### Texte à lire
§ §

Ainsi la France souffre les inconvénients de sa grandeur passée en ce sens que les anciennes jalousies et les anciennes haines qui se sont élevées contre elle n'ont pas désarmé et qu'elle-même croit occuper encore le rang qu'elle occupait dans le monde, ce qui est une dangereuse erreur.

En réalité la France, l'Angleterre et l'Allemagne, qui croient être le monde entier, passent peu à peu au second plan et les rivalités qu'elles peuvent entretenir ne servent qu'à leur faire courir un danger commun de la part des États-Unis et de la Russie. En effet, dans ces deux pays aussi il règne des courants d'opinion qui, tôt ou tard, devront produire des effets. La prétention de la Russie à dominer l'Europe n'est un mystère pour personne: elle est entretenue également par le peuple et par le gouvernement. Les États-Unis ont longtemps gardé une attitude plus sage, mais ils éprouvent visiblement depuis quelques années les enivrements de la puissance. Froissés et irrités des airs de supériorité qu'affectent l'Angleterre et la France, ils ont conçu sous l'empire de ce sentiment le désir d'humilier ces puissances, et ils n'imaginent rien de mieux à cet effet que de les livrer à la domination russe. Au fond les discours prononcés dernièrement à Saint-Pétersbourg et à Moscou, et qui ont causé en Europe quelque sensation, n'ont fait qu'exprimer une politique déjà ancienne, populaire et bien comprise, tant en Russie qu'aux États-Unis. La première prétend dominer l'Europe et les seconds dominer les mers. Ces choses sont visibles pour quiconque

n'est pas aveuglé par des idées préconçues ou résolu à fermer les yeux.

L'Angleterre est donc sous l'empire d'une erreur grave dans l'appréciation de ses intérêts, aussi bien que sous l'empire d'un mauvais sentiment lorsqu'elle pense à humilier et à contenir la France par l'Allemagne.

§ §

### Activité A
Relevez tous les pays nommés dans le texte sur le déclin de la France.
### Activité B
D'après le texte sur le déclin de la France, que prétendent dominer les États-Unis ?
### Activité C
Poursuivez le texte sur le déclin de la France à la suite de sa dernière phrase.
Les lignes n'ont aucun lien avec le texte.

### Données à examiner
§ §

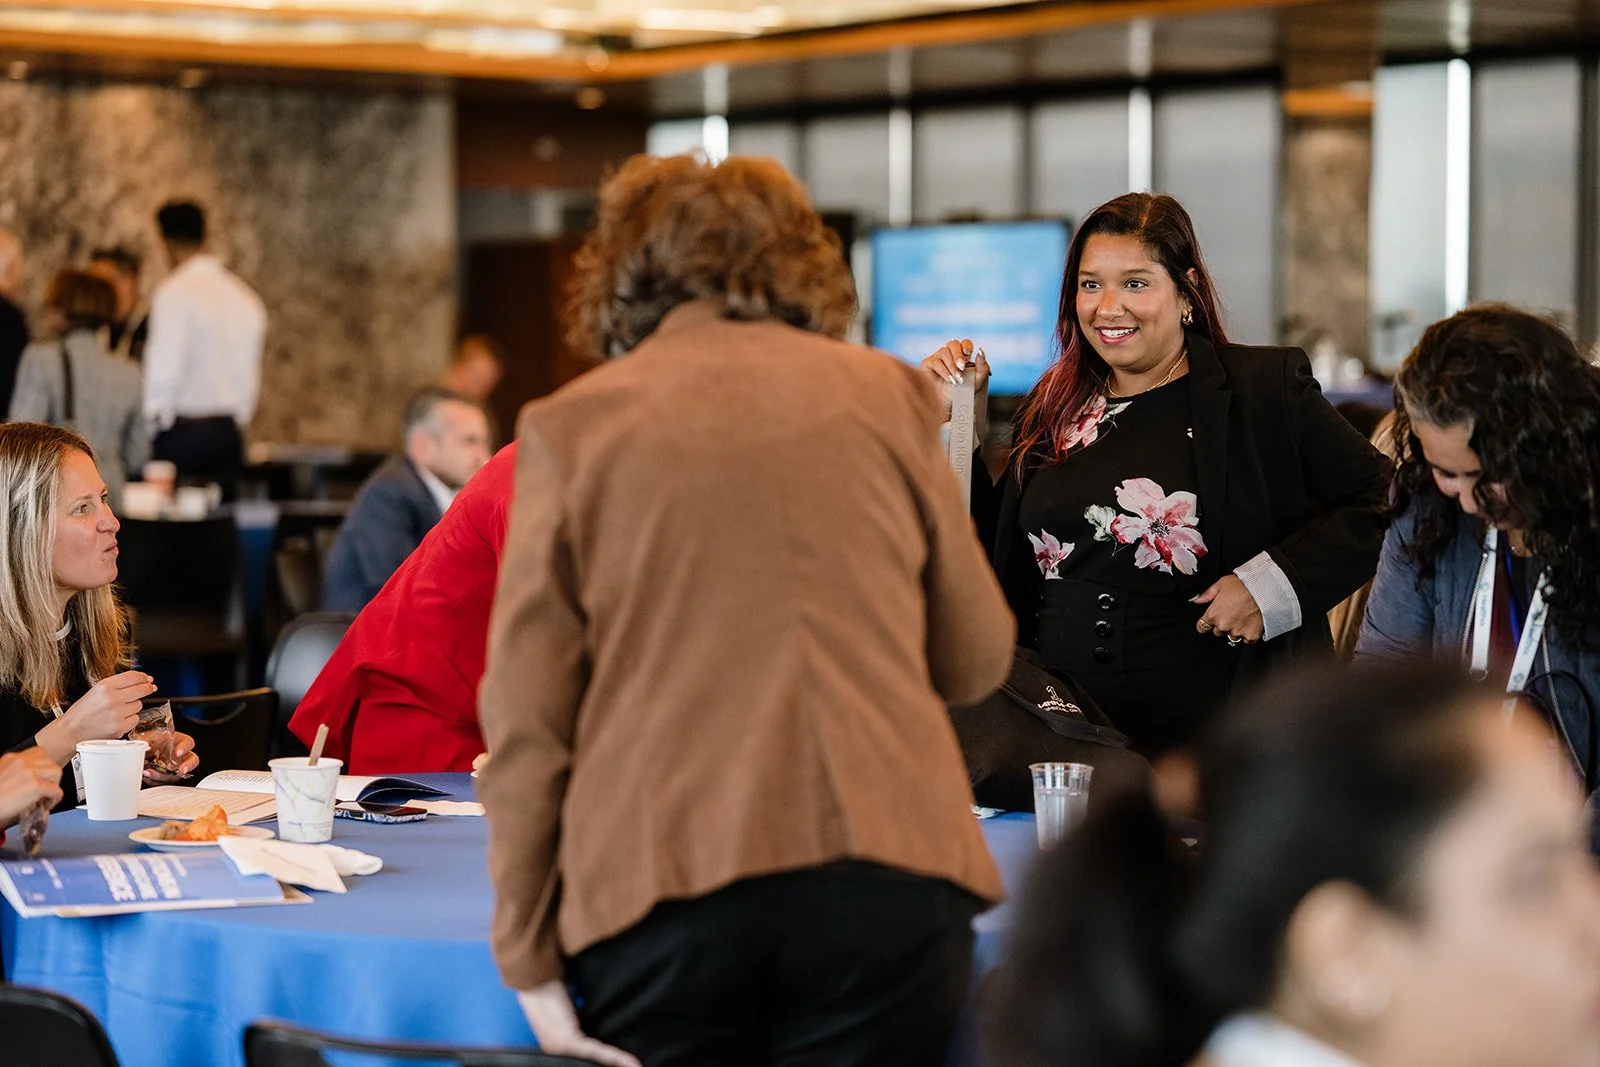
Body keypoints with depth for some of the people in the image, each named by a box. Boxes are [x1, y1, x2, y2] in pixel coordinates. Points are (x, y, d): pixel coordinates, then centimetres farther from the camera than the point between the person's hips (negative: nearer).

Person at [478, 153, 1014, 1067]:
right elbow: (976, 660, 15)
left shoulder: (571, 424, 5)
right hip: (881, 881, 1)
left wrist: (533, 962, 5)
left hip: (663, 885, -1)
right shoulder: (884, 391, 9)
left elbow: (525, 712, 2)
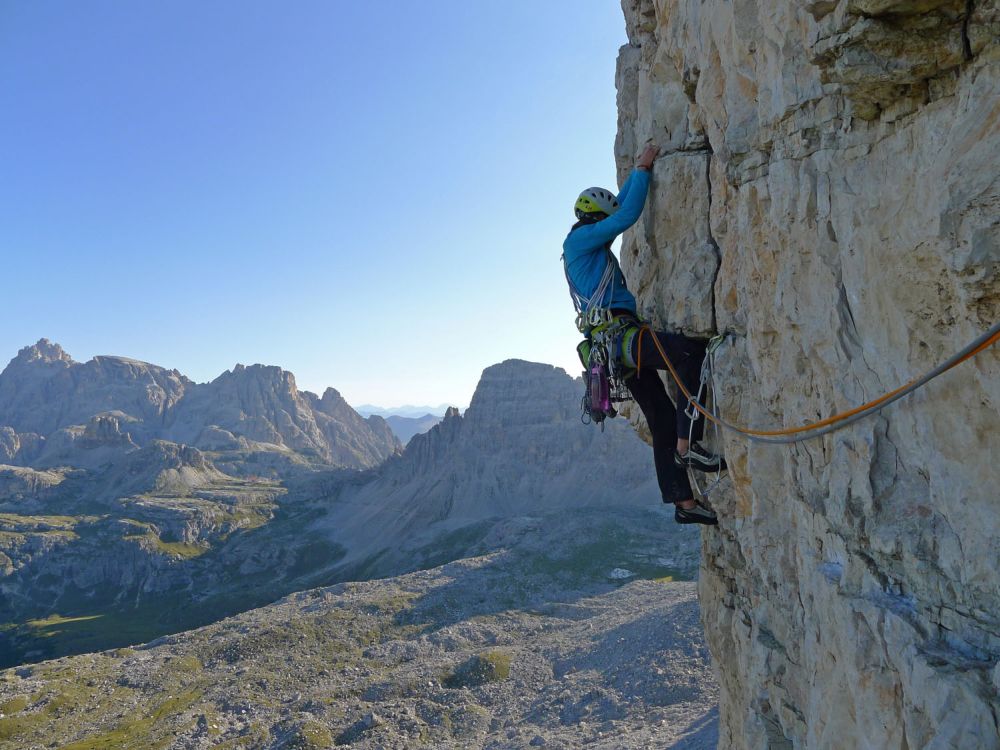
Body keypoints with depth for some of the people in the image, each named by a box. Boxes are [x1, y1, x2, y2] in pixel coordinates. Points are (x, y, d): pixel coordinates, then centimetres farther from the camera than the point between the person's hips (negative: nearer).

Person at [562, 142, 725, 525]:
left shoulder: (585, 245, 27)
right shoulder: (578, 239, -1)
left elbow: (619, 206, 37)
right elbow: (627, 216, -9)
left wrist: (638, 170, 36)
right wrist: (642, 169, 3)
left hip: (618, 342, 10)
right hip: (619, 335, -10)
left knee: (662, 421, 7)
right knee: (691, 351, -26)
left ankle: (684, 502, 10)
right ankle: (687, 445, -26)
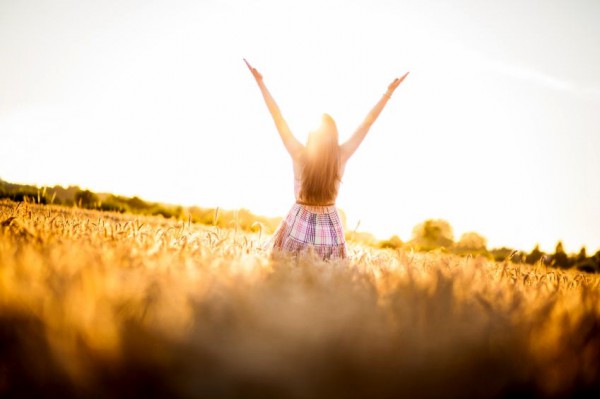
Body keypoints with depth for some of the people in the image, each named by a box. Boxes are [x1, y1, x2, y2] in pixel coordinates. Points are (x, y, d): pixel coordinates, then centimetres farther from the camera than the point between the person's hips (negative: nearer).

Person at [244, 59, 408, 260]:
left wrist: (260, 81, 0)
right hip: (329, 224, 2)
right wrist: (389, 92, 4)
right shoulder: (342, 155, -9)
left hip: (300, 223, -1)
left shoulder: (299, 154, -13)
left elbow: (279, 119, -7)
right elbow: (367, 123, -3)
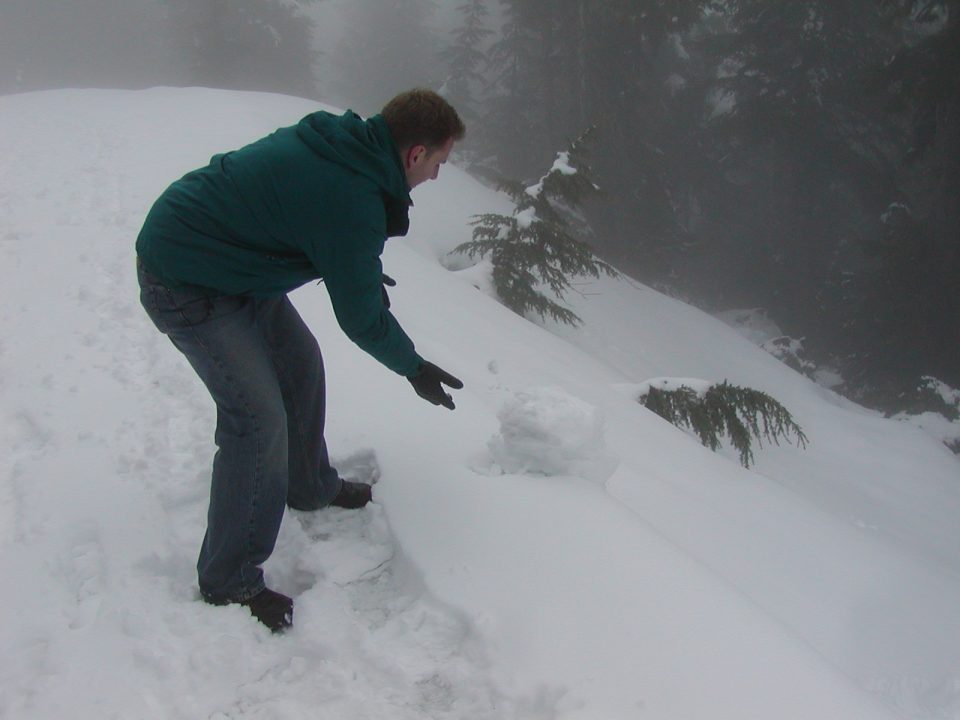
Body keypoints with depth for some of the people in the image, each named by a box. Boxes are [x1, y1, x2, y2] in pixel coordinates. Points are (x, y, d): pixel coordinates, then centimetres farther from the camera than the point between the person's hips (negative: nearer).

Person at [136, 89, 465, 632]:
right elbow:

§ §

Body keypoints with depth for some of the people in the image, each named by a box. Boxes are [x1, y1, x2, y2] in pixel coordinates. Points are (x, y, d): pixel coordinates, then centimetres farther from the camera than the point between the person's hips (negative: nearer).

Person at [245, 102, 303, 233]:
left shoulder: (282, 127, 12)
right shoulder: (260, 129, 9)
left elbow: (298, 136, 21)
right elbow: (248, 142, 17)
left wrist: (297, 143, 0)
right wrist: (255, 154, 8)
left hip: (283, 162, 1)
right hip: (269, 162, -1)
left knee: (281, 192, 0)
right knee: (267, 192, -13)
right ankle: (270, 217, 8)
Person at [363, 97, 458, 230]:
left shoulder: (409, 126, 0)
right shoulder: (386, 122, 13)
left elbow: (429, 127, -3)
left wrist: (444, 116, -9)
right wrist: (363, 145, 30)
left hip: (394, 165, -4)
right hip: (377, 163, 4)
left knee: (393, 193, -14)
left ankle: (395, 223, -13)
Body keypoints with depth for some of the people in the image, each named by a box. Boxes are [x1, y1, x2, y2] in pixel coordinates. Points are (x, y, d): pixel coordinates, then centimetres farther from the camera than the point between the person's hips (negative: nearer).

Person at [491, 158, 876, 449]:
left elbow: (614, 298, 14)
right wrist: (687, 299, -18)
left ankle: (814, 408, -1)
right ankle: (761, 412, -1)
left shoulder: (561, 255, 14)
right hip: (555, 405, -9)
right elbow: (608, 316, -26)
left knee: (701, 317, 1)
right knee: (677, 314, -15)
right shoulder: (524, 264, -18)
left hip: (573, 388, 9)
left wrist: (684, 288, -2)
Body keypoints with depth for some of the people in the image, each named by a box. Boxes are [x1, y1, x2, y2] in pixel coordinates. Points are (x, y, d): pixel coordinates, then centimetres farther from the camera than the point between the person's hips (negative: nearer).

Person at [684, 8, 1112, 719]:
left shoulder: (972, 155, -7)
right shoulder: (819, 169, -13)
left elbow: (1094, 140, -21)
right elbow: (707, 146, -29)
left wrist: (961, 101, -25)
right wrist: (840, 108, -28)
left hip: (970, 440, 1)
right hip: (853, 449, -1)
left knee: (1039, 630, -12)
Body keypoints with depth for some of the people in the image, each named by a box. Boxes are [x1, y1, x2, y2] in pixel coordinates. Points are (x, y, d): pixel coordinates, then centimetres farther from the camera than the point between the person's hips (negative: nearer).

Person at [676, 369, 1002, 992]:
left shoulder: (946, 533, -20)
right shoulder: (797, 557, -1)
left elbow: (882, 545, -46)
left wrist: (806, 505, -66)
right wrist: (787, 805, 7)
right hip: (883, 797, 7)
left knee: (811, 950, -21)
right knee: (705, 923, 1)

§ §

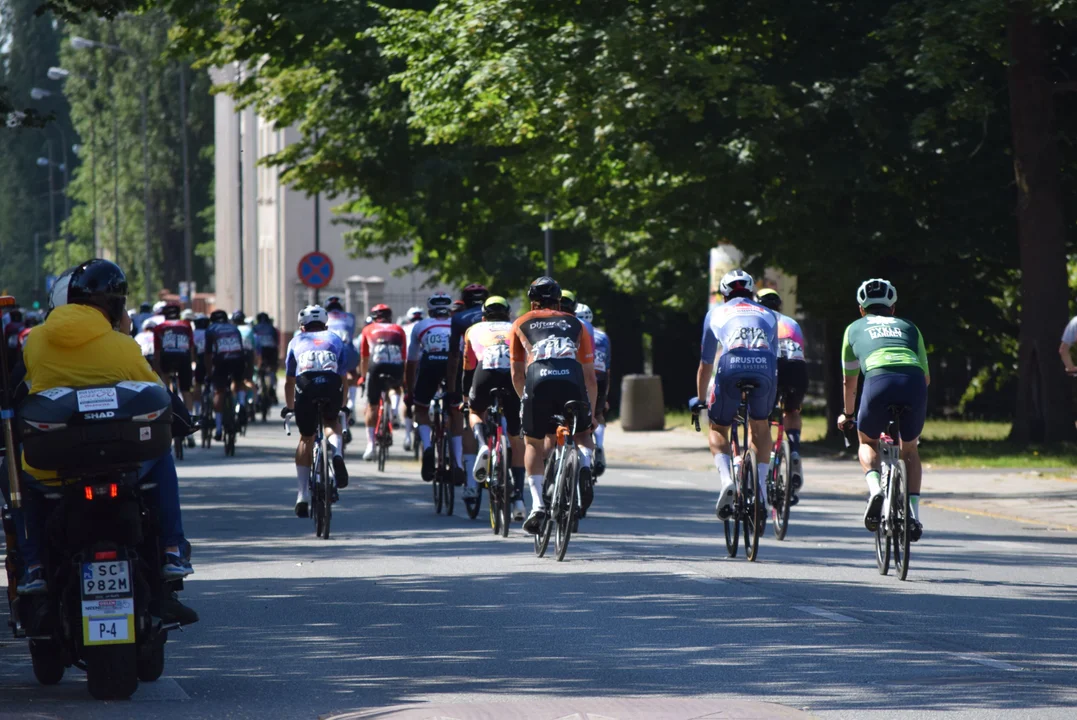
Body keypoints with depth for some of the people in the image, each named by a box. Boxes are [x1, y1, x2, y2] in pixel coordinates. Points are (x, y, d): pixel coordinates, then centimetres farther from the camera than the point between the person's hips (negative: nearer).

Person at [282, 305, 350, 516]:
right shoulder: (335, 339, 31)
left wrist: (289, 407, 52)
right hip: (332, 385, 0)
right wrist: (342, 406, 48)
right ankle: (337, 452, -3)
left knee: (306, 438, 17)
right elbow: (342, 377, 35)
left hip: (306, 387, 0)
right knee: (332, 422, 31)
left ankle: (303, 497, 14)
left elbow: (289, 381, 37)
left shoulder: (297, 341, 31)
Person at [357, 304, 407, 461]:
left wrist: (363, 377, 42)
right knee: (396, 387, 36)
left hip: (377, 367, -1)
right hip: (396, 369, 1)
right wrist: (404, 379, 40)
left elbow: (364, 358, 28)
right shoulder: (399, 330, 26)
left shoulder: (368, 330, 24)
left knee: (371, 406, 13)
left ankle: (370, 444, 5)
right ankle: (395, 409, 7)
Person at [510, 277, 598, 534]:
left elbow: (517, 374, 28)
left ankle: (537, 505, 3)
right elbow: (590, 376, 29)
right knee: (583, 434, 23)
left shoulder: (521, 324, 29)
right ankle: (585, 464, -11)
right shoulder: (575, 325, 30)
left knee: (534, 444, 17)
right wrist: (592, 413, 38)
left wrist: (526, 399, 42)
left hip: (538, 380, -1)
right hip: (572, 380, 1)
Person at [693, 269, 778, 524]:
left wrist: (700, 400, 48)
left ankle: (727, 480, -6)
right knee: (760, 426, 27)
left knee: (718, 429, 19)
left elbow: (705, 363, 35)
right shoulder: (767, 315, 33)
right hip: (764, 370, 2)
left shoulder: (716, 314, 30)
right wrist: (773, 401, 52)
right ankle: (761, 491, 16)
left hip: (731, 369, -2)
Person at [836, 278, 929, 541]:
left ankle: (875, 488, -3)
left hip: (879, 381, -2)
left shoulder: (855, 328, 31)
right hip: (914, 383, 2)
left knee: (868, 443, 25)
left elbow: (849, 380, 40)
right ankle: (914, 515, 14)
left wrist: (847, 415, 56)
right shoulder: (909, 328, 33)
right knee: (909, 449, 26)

§ §

### Réponse A
La France, l'Angleterre, l'Allemagne, les États-Unis, la Russie.

### Réponse B
Les mers.

### Réponse C
III

Les États-Unis et la Russie sont-ils bien inspirés dans leurs aspirations ambitieuses? Nous ne le croyons pas et nous sommes persuadé que le succès même de ces désirs causerait à leur ambition de terribles mécomptes. Mais l'histoire nous montre combien il est rare de voir marcher ensemble la modération et la puissance. Il ne faut donc guère compter sur la modération de ces États dont la puissance est très-réelle. On ne peut songer qu'à les contenir jusqu'à ce que le progrès et la diffusion des lumières aient changé leurs dispositions.

On ne pourrait atteindre sûrement le but que par une union intime de la France avec l'Angleterre et l'Allemagne. Mais les préjugés et l'éducation des Anglais et des Allemands s'y opposent. En Allemagne, il est vrai, la haine de la France, tout artificielle et enseignée, ne dépasse pas la classe lettrée et n'a pas encore pénétré la masse du peuple. Mais c'est la classe lettrée qui gouverne et dont l'influence s'accroît chaque jour par les progrès de l'enseignement. Peut-on penser que la Prusse qui, depuis deux tiers de siècle, excite l'Allemagne contre la France voudra et pourra renoncer à une politique qui lui a si bien réussi? Il est difficile de le croire.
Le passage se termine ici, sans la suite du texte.